======== PROVIDED RECORDS

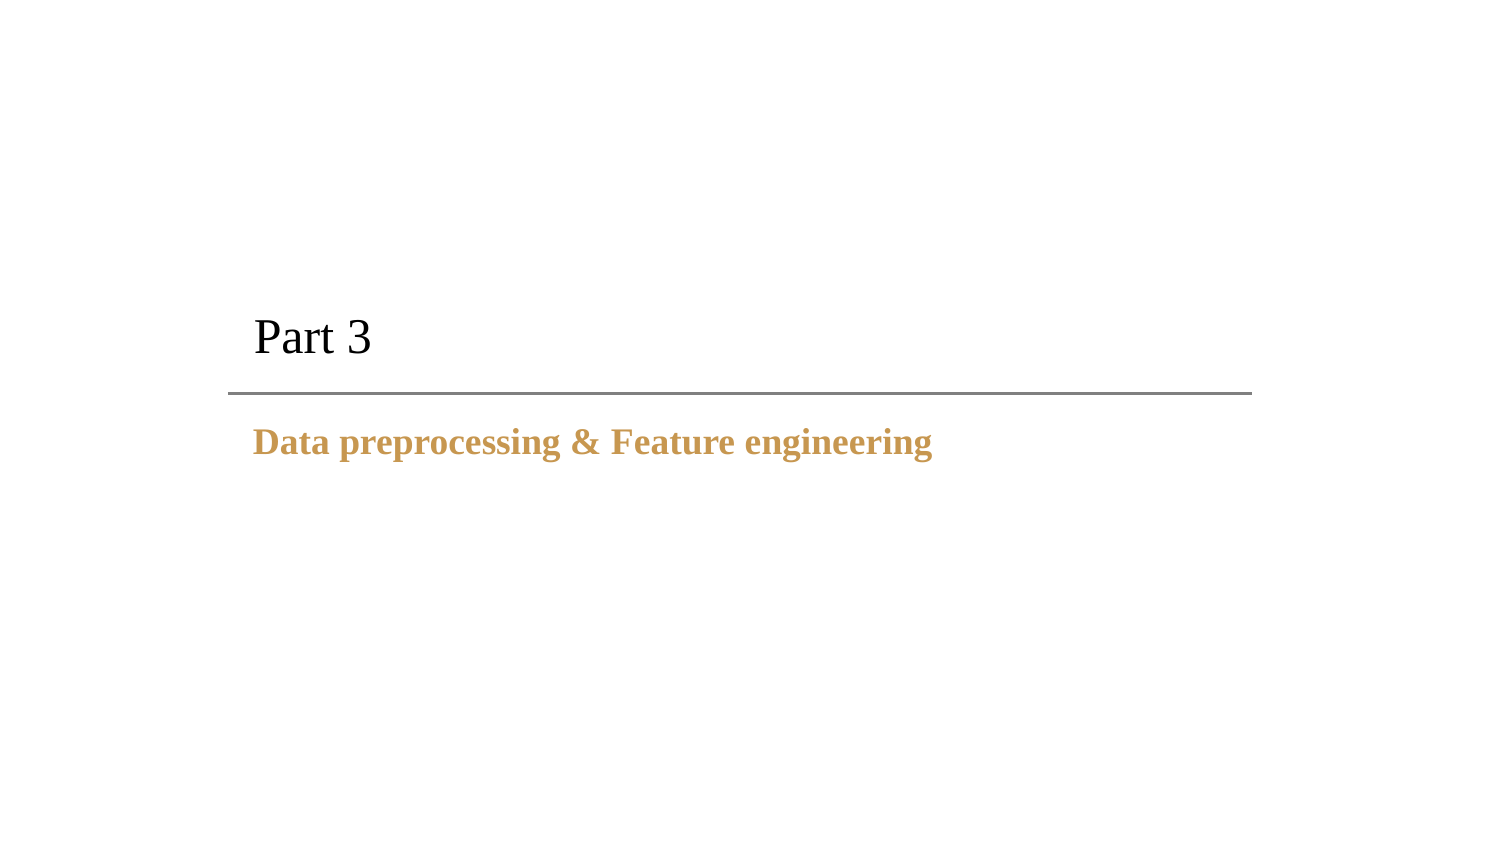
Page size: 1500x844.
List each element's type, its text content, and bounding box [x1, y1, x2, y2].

text_box Part 3 [238, 296, 387, 372]
text_box Data preprocessing & Feature engineering [238, 414, 1252, 583]
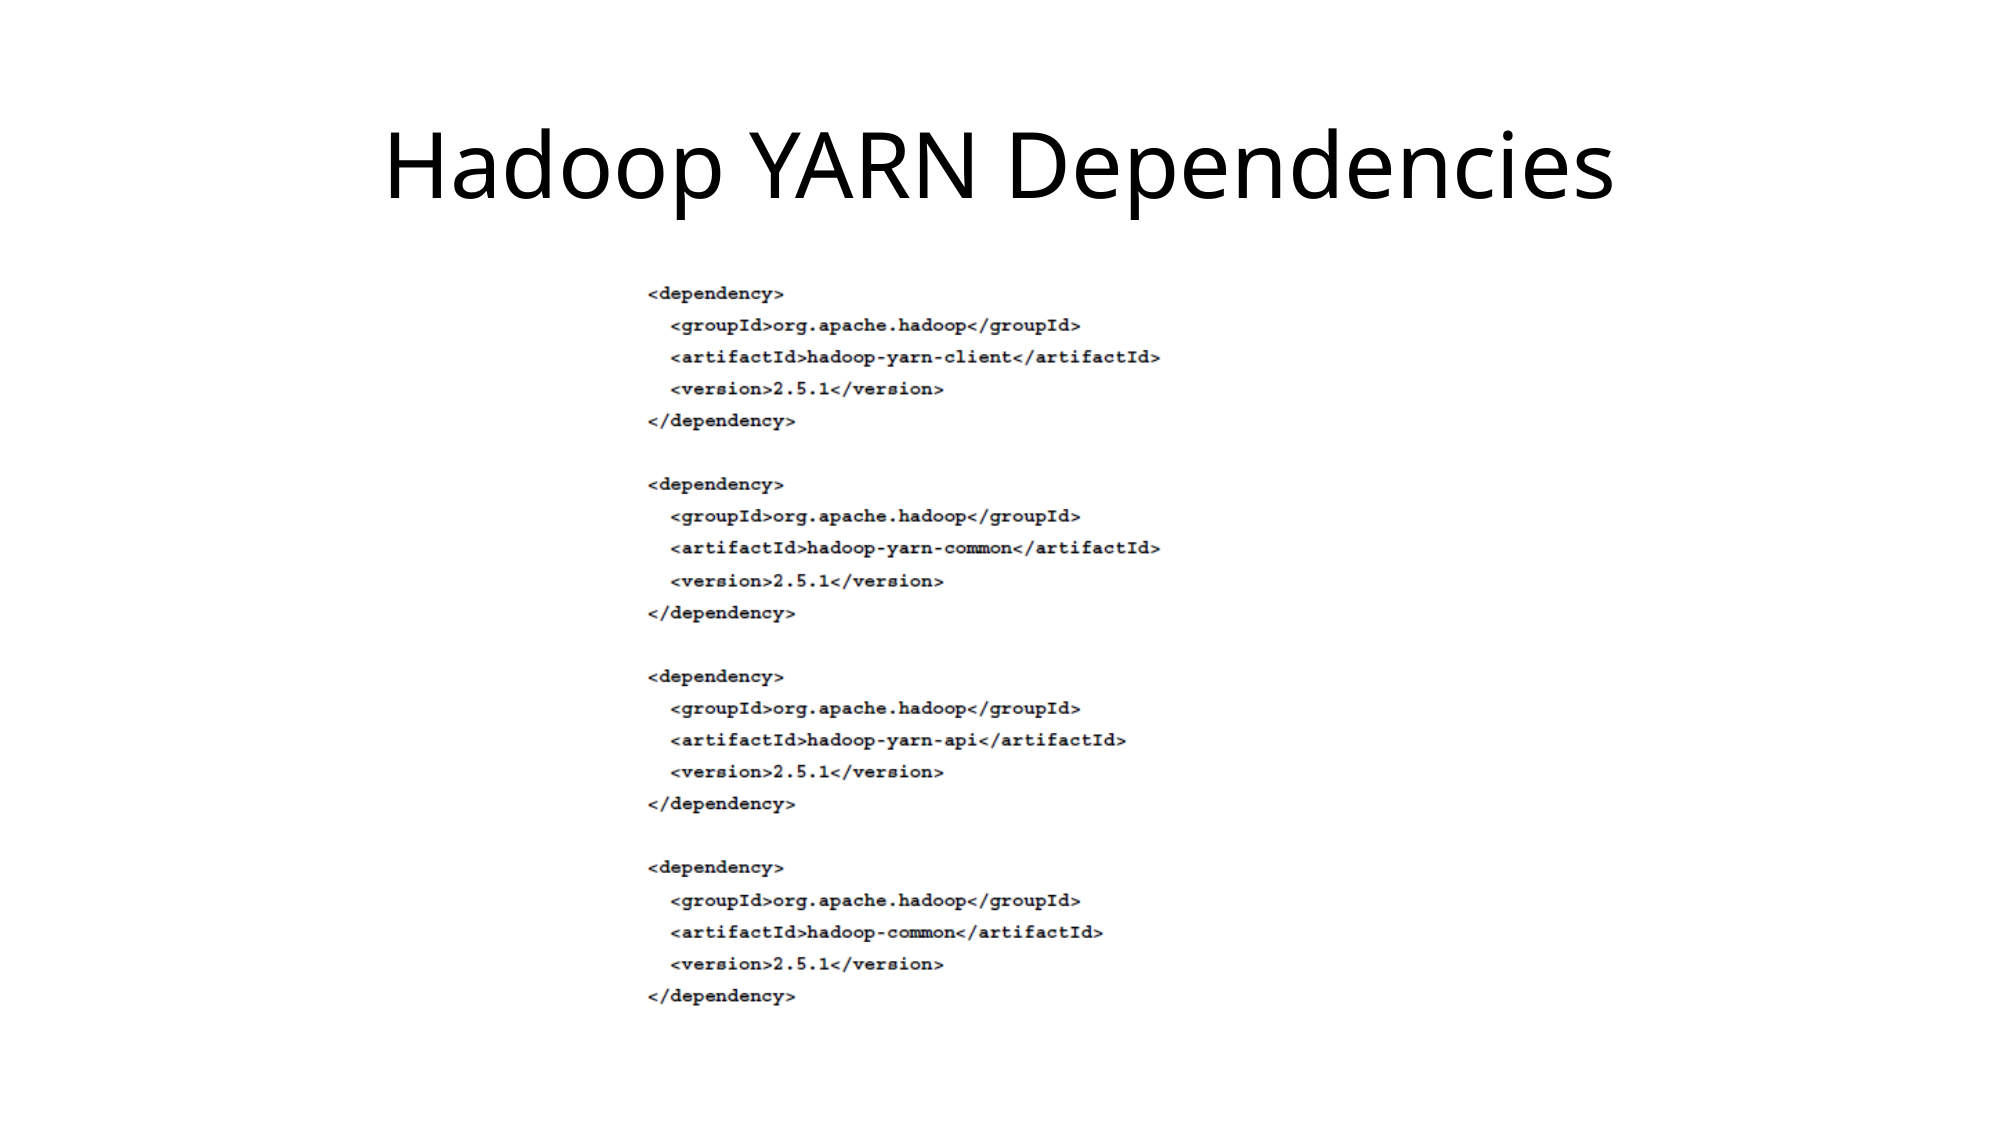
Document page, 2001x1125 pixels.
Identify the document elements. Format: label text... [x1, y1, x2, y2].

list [620, 277, 1380, 1014]
title Hadoop YARN Dependencies [137, 59, 1863, 278]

================

**WHAT YOU SHOULD DO**
No pictures, please. Output the listing above exactly as it stands.

**TASK RESPONSE**
Page size: 1500x844.
List each element's type, its text content, and bounding box [x1, y1, x2, y2].

text_box Part 3 [238, 296, 387, 372]
text_box Data preprocessing & Feature engineering [238, 414, 1252, 583]
Document page, 2001x1125 pixels.
Identify the document elements. Format: label text... [x1, y1, x2, y2].

list [620, 277, 1380, 1014]
title Hadoop YARN Dependencies [137, 59, 1863, 278]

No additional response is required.